Matt’s Rating:
Three years ago, I championed HBO’s bold decision to reinvent Erle Stanley Gardner’s iconic hero Perry Mason as a downtrodden, chronically rumpled gumshoe turned lawyer in Depression-era L.A. (Many viewers, and readers, disagreed, unwilling to abandon the stalwart image of Raymond Burr’s infallible, unflappable attorney from the 1950s and ’60s, still a favorite in reruns.) As played with forlorn pugnacity by Matthew Rhys, as if channeling the cinematic spirits of Bogart and Mitchum, the new/old Perry Mason felt like he fit into the film noir world of legends like Sam Spade and Philip Marlowe.
Perry’s first-season redemption arc made for compelling TV, but heavy-handed storytelling lets him down in Perry Mason’s long-awaited but disappointing comeback. Lured back to criminal law to defend Latino brothers from a Hooverville slum being railroaded for the murder of an oil-family scion, Perry enlists his lesbian partner Della Street (Juliet Rylance) and Black investigator Paul Drake (Chris Chalk) to contend with multiple layers of societal bigotry and corruption in their pursuit of what cynical, closeted D.A. Hamilton Berger (a sly Justin Kirk) calls “the illusion of justice.”
Merrick Morton/HBO
Here Berger is, elaborating to a sourpuss Perry: “Don’t you know what we’re selling by now? There is no true justice, there’s only the illusion of justice, the fantasy that keeps people believing that truth always prevails.” Though he stops short of telling Perry “Forget it, it’s Chinatown,” when the disillusioned lawyer stalks off in disgust, Berger muses: “Does everyone feel Mason hates him, or just his friends?”
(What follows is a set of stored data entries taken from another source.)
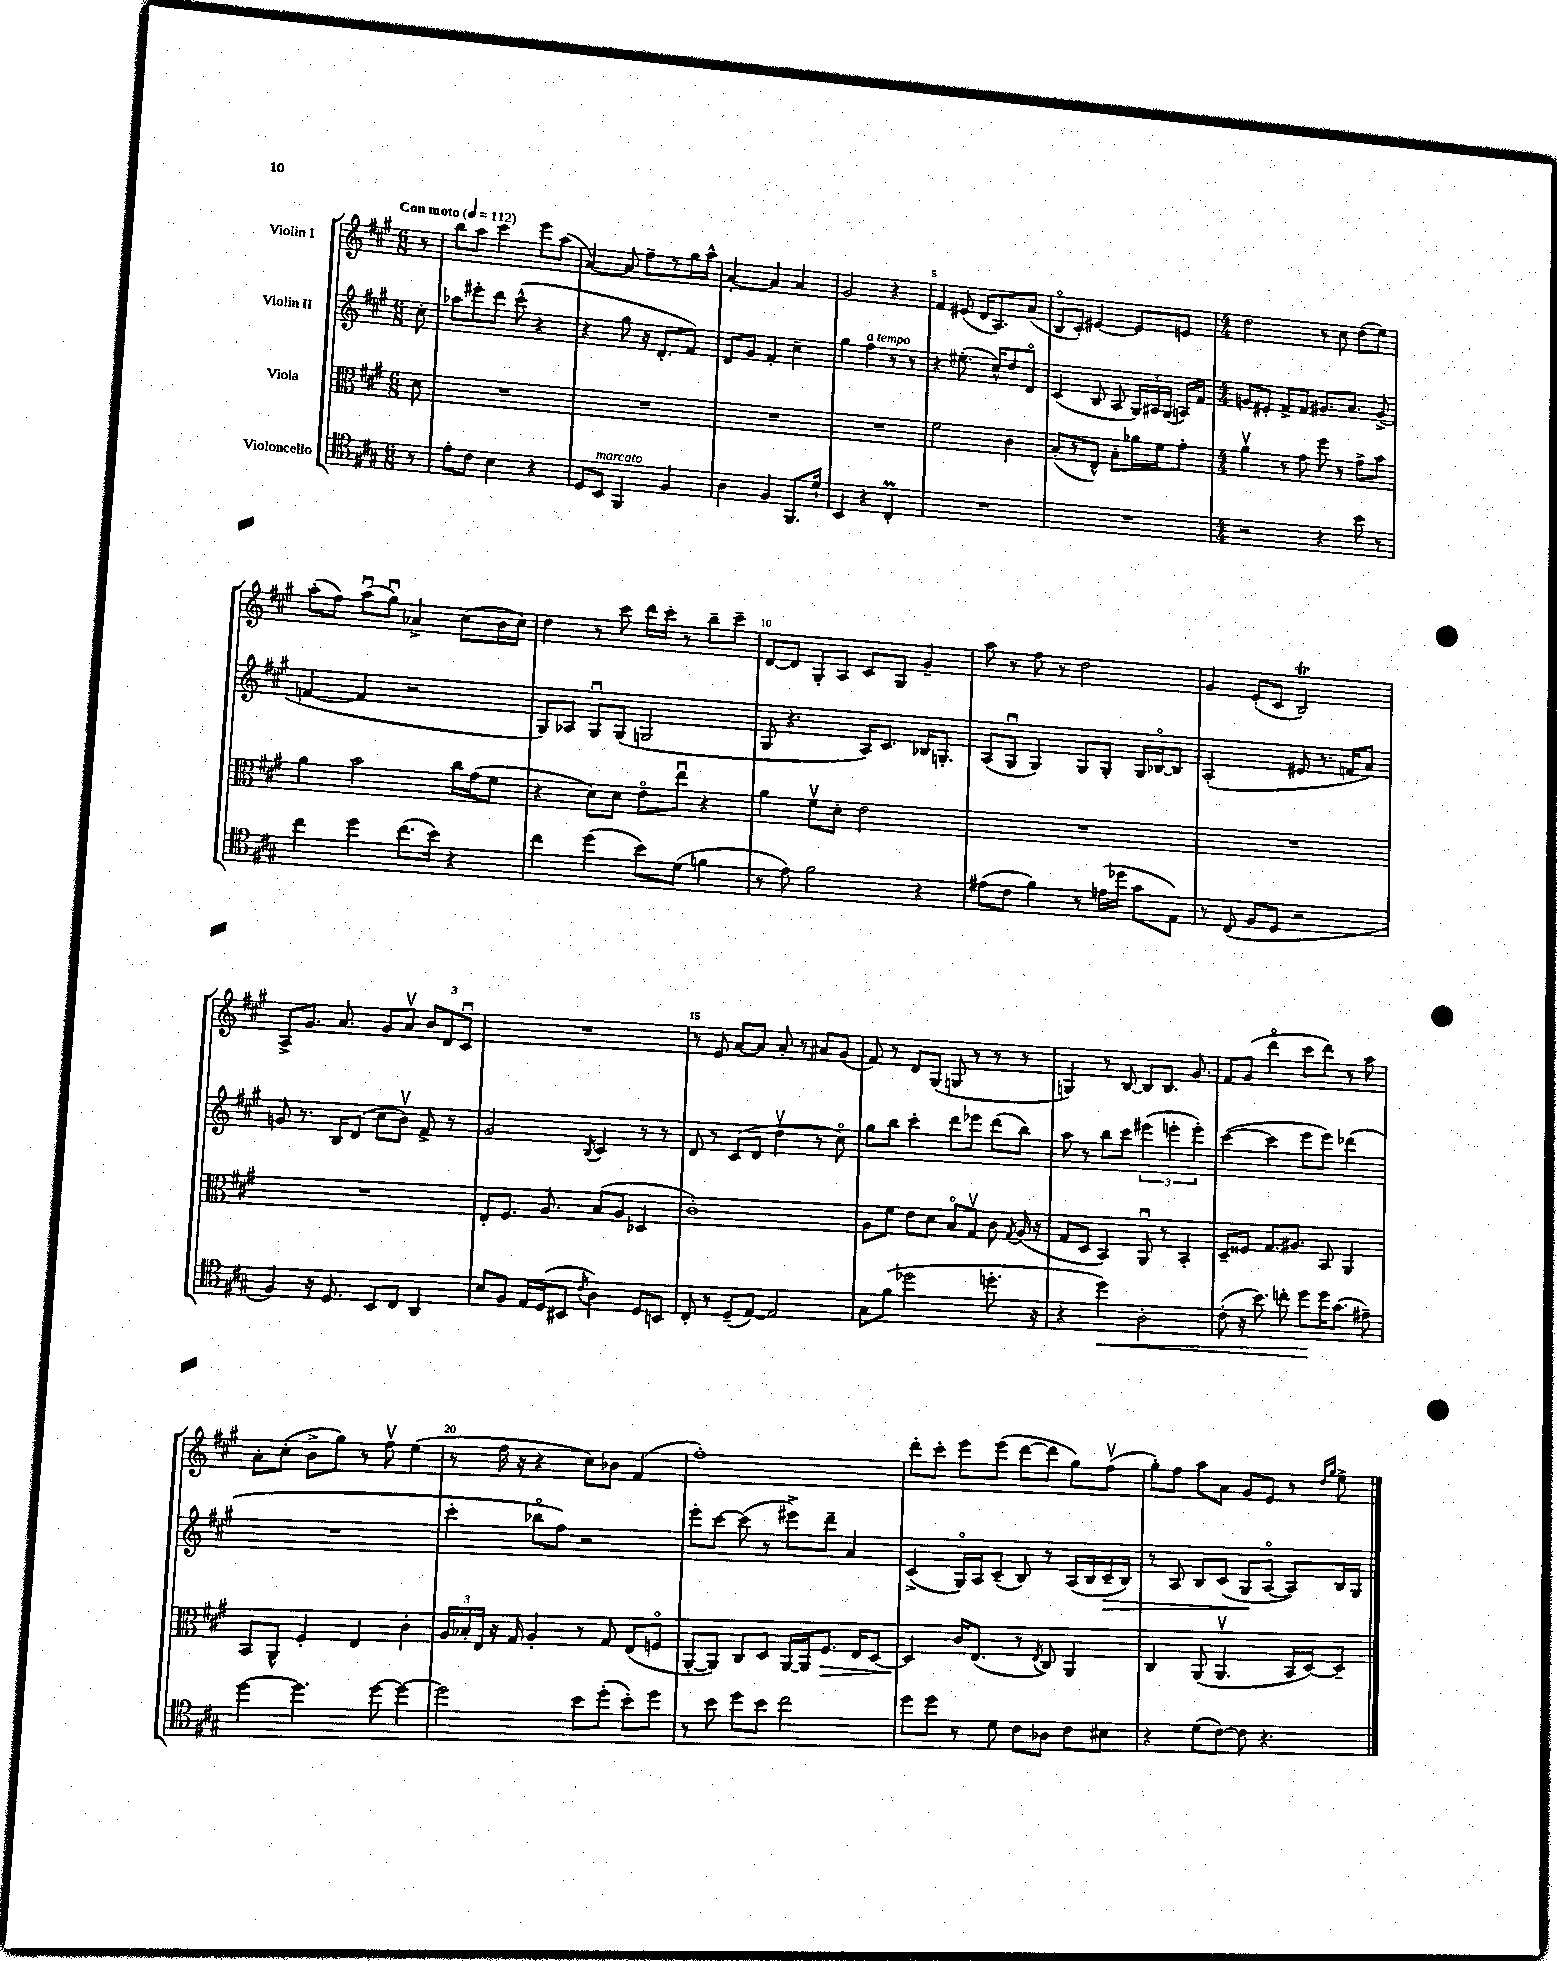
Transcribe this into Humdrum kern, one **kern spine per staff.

**kern	**kern	**kern	**kern
*staff4	*staff3	*staff2	*staff1
*clefC4	*clefC3	*clefG2	*clefG2
*k[f#c#g#]	*k[f#c#g#]	*k[f#c#g#]	*k[f#c#g#]
*M6/8	*M6/8	*M6/8	*M6/8
*MM112	*MM112	*MM112	*MM112
8r	8d	8cc#'	8r
=	=	=	=
8e'	2.r	8aa-	8bb
8c#	.	8eee#'	8aa
4B	.	8ddd	4ccc#
.	.	(8ccc#^^	.
4r	.	4r	8eee
.	.	.	(8aa
=	=	=	=
8D	2.r	4r	[4a)
8BB	.	.	.
4FF#	.	8gg#	8a]
.	.	16r	8ff#~
.	.	8.d'	.
4F#	.	.	8r
.	.	8f#)	16gg#
.	.	.	16aa^^
=	=	=	=
4A	2.r	8d	[4a'
.	.	8g#	.
4F#	.	4f#'	4a]
8.FF#	.	4cc#~	4a
16d`	.	.	.
=	=	=	=
4BB	2.r	4gg#	2g#
4r	.	4ff#	.
4C#'	.	8r	4r
.	.	8r	.
=	=	=	=
2.r	2f#	4r	4f#
.	.	(8.ee#'	(8e#
.	.	.	16d
.	.	16cc#^^)	8.A)
.	4c#	8dd	.
.	.	8do	(8a
=	=	=	=
2.r	(8B'	(4c#	8Bo
.	8r	.	8c#')
.	8E^^)	8B	[4e#
.	8B'	8A	.
.	16a-	24G#)	8e#]
.	.	24A#	.
.	16f#	.	.
.	.	(24G#	.
.	8g#'	16A)	8e
.	.	16f#	.
=	=	=	=
*M4/4	*M4/4	*M4/4	*M4/4
2r	4av	8g	2dd
.	.	8e#'	.
.	8r	8f#^	.
.	8g#	8f#	.
4r	8ff#	8.g#	8r
.	8r	.	8cc#
.	.	8.a	.
8b	8g#^	.	(8dd
8r	8b	(8g#^	8ee)
=	=	=	=
4cc#	4a	[4f	(8aa'
.	.	.	8ff#)
4dd	2b	4f]	(8aau
.	.	.	8gg#u)
(8.cc#	.	2r	4a-^
16b)	.	.	.
4r	16cc#	.	(8cc#
.	(16g#	.	.
.	8f#	.	16b
.	.	.	16cc#)
=	=	=	=
4cc#	4r	8G#)	4dd
.	.	8A-	.
(4dd	8d)	8G#u	8r
.	8d	(8G#	8ccc#
8b)	8eo	2G	16ddd
.	.	.	16ccc#'
(8d	8eeu	.	8r
4f	4r	.	8bb~
.	.	.	8ccc#~
=	=	=	=
8r	4a	8G#	[8d
8e)	.	4.r	8d]
2f#	8f#v	.	8G#'
.	8d'	.	8A
.	2e	16A)	8c#
.	.	8.c#	.
.	.	.	8G#
4r	.	16B-	4g#~
.	.	8.G'	.
=	=	=	=
(8e#	1r	(8A	8aa
8c#	.	8G#u	8r
4f#)	.	4G#)	8ff#
.	.	.	8r
8r	.	8G#	2dd
(16e	.	8G#'	.
16dd-	.	.	.
8g#	.	16G#	.
.	.	[16B-o	.
8E)	.	8B-]	.
=	=	=	=
8r	1r	(2A'	4g#
(8C#	.	.	.
8F#	.	.	(8e'
8D	.	.	8c#
2r	.	8e#	2B)
.	.	8.r	.
.	.	16f	.
.	.	8a)	.
=	=	=	=
4F#)	1r	8g	8A^
.	.	8.r	8.g#
16r	.	.	.
8.D	.	16B	8.a
.	.	(8d	.
8BB	.	8cc#	8g#
8C#	.	8bv)	8av
4AA	.	8f#^	12b
.	.	.	12d
.	.	8r	.
.	.	.	12c#u
=	=	=	=
8B	8E'	2g#	1r
8F#	8.F#	.	.
16E	.	.	.
(16D	8.A	.	.
8BB#	.	.	.
8qc#	.	8qB	.
4A)	(8B	4c#	.
.	8A	.	.
8D	4D-	8r	.
8BB	.	8r	.
=	=	=	=
8C#'	1c#')	8d	8r
8r	.	8r	8e
(8D~	.	(8c#	[8a
[8E)	.	8d	8a]
2E]	.	4ddv	8a'
.	.	.	8r
.	.	8r	8a#
.	.	8cc#o)	(8g#
=	=	=	=
8G#	8A	8gg#	8f#)
(8f#	8f#	8bb	8r
2dd-	8e	4ccc#'	8d
.	8d	.	(8G#
.	8Bo	8ddd	8G
.	8G#v	8eee-	8r
8.dd'	8c#	(8ddd	8r
.	8qG#	.	.
.	(16A	8bb)	8r
16r	16r	.	.
=	=	=	=
4r	8G#	8aa	4G)
.	8D	8r	.
4dd)	4BB)	8bb	8r
.	.	8ccc#	[8B
2A'	8AAu	(6eee#	8B]
.	8r	.	8.B
.	.	6eee'	.
.	4BB'	.	.
.	.	.	8.g#
.	.	6eee')	.
=	=	=	=
(8c#'	8D~	([4ccc#	8f#
16r	8F##	.	(8g#
8.b)	.	.	.
.	8.G#	4ccc#]	4dddo
8cc'	.	.	.
.	8.A#	.	.
8dd	.	8eee	8ccc#
16dd	8BB	8eee)	8ddd)
(8.g#	.	.	.
.	4AA	(4ddd-	8r
8e#~)	.	.	8aa
=	=	=	=
[4dd	8BB	1r	8a'
.	8AA^^	.	(8cc#'
4.dd]	4F#'	.	8b^
.	.	.	8gg#)
.	4E	.	8r
[8dd	.	.	8ff#v
4dd_	4c#'	.	(4ee
=	=	=	=
2dd]	24A	4ccc#'	8r
.	24B-'	.	.
.	24E	.	.
.	16r	.	16ff#
.	16G#	.	16r
.	4A'	8bb-o	4r
.	.	8ff#)	.
8b	8r	2r	8cc#)
(8dd'	8G#	.	8b-
8b')	(8E	.	(4f#
8dd	8Fo	.	.
=	=	=	=
8r	[8AA'	8eee'	1ff#')
8b	8AA])	[8ccc#	.
8dd	8C#	(8ccc#]	.
8b	8D	8r	.
2cc#	[16AA	8eee#^)	.
.	16AA]	.	.
.	8.F#	8ddd~	.
.	.	4a	.
.	16E	.	.
.	[8D	.	.
=	=	=	=
8dd	4D]	(4c#^	8ddd'
8dd	.	.	8ccc#'
8r	16c#	16G#o)	8eee
.	(8.E	16A	.
8d	.	(8c#~	(8eee
8c#	8r	8B)	[8ddd
.	8qE	.	.
8A-	8C#)	8r	8ddd]
8c#	4AA	(16A	8gg#)
.	.	16B	.
8B#	.	16c#~	(8ff#v
.	.	16B)	.
=	=	=	=
4r	4C#	8r	8gg#')
.	.	8A	8ff#
(8d	(8AA	8B	8aa
[8c#)	4.AAv	(8c#	8a
8c#]	.	8G#	8g#
4.r	.	[8Ao	8e
.	16BB	8A])	8r
.	[16D)	.	.
.	.	.	16qqdd
.	.	.	16qqgg#
.	8D~]	16B	8ee^
.	.	16G#	.
==	==	==	==
*-	*-	*-	*-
Fair point. Perry is a downer, dulling the requisite romantic subplot with his estranged son’s teacher (Katherine Waterston, straining to seem attracted), which lacks much in the way of zing. (Della has lots more fun hanging out in secret bars with her new squeeze, a bohemian scriptwriter colorfully played by Jen Tullock.)
There are few surprises in a storyline where wealth invariably connotes evil, which doesn’t excuse Perry from making several boneheaded moves that imperil his legal-beagle future. A twist at the midpoint of the long eight-episode season raises the stakes, but even the courtroom scenes are low in dramatic wattage in this dour David-versus-Goliath fable. I found myself pining for the good old cornball days when a spectator in the gallery would suddenly jump up and announce their guilt, rattled by Perry’s wizardry.
Maybe the next season, should there be one, could be all about Della, who at least looks jazzed about being in court.